• _DOCUMENT EXTRACT_
───

System.CommandLine is pretty cool

It seems like command-line tools and terminals are back in vogue in the Windows community these days. When I need to quickly automate something or try out some new API one of the first things I do is create quick console app. Things generally start out pretty simple but soon enough I want to parameterize the execution of the code and I have to start parsing the command-line input.

Recent history of command-line toolkits for .NET Core

Just this last week I created a small little utility to automate the creation of some PR validation pipelines for the Azure SDK. For that utility I made use of the excellent McMaster.Extensions.CommandLineUtils package (GitHub, NuGet), which I had used before for some internal tooling at Microsoft. It does a great job of taking the drudgery out of reliably parsing command-line arguments.

The back story for McMaster.Extensions.CommandLineUtils is that it is a fork of the Microsoft.Extensions.CommandLineUtils code-base which is part of the ASP.NET Core tool-chain but wasn't taken further and generalized. Nate McMaster who is the maintainer of the fork has done a good job continuing to evolve the toolkit which makes it easy to build command-line tools. It's done the trick for the couple of times that I've used it.

───

• _EXTRACTED INFORMATION_
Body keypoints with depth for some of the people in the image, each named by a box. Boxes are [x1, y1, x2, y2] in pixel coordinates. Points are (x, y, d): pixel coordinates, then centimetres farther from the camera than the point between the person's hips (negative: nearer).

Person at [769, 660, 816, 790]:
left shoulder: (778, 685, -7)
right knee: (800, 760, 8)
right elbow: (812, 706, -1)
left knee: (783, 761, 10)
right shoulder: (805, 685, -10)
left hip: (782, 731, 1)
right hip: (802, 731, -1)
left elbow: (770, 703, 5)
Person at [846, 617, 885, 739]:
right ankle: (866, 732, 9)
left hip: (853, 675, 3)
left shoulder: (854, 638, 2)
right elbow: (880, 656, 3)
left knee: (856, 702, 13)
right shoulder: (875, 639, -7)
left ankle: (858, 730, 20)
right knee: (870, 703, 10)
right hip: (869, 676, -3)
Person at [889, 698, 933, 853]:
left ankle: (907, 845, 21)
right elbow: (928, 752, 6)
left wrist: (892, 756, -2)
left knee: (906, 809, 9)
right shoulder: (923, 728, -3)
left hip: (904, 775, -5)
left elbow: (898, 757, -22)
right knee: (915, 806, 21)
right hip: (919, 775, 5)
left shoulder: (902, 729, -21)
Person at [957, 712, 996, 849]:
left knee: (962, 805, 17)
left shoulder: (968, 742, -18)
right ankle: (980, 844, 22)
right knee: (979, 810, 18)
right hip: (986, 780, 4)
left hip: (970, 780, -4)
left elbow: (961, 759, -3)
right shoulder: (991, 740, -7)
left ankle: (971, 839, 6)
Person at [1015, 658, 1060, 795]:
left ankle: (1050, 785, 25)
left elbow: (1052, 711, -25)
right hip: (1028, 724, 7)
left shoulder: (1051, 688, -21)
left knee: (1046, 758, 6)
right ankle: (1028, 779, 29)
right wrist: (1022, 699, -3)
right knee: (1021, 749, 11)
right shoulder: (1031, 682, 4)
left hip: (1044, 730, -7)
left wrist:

───

• _REQUIRED WORK_
Reproduce the System.CommandLine post starting with "Just this last" and going on through "I've used it.", with "utility" replaced by "tool".

• _TASK RESULT_
Just this last week I created a small little tool to automate the creation of some PR validation pipelines for the Azure SDK. For that tool I made use of the excellent McMaster.Extensions.CommandLineUtils package (GitHub, NuGet), which I had used before for some internal tooling at Microsoft. It does a great job of taking the drudgery out of reliably parsing command-line arguments.

The back story for McMaster.Extensions.CommandLineUtils is that it is a fork of the Microsoft.Extensions.CommandLineUtils code-base which is part of the ASP.NET Core tool-chain but wasn't taken further and generalized. Nate McMaster who is the maintainer of the fork has done a good job continuing to evolve the toolkit which makes it easy to build command-line tools. It's done the trick for the couple of times that I've used it.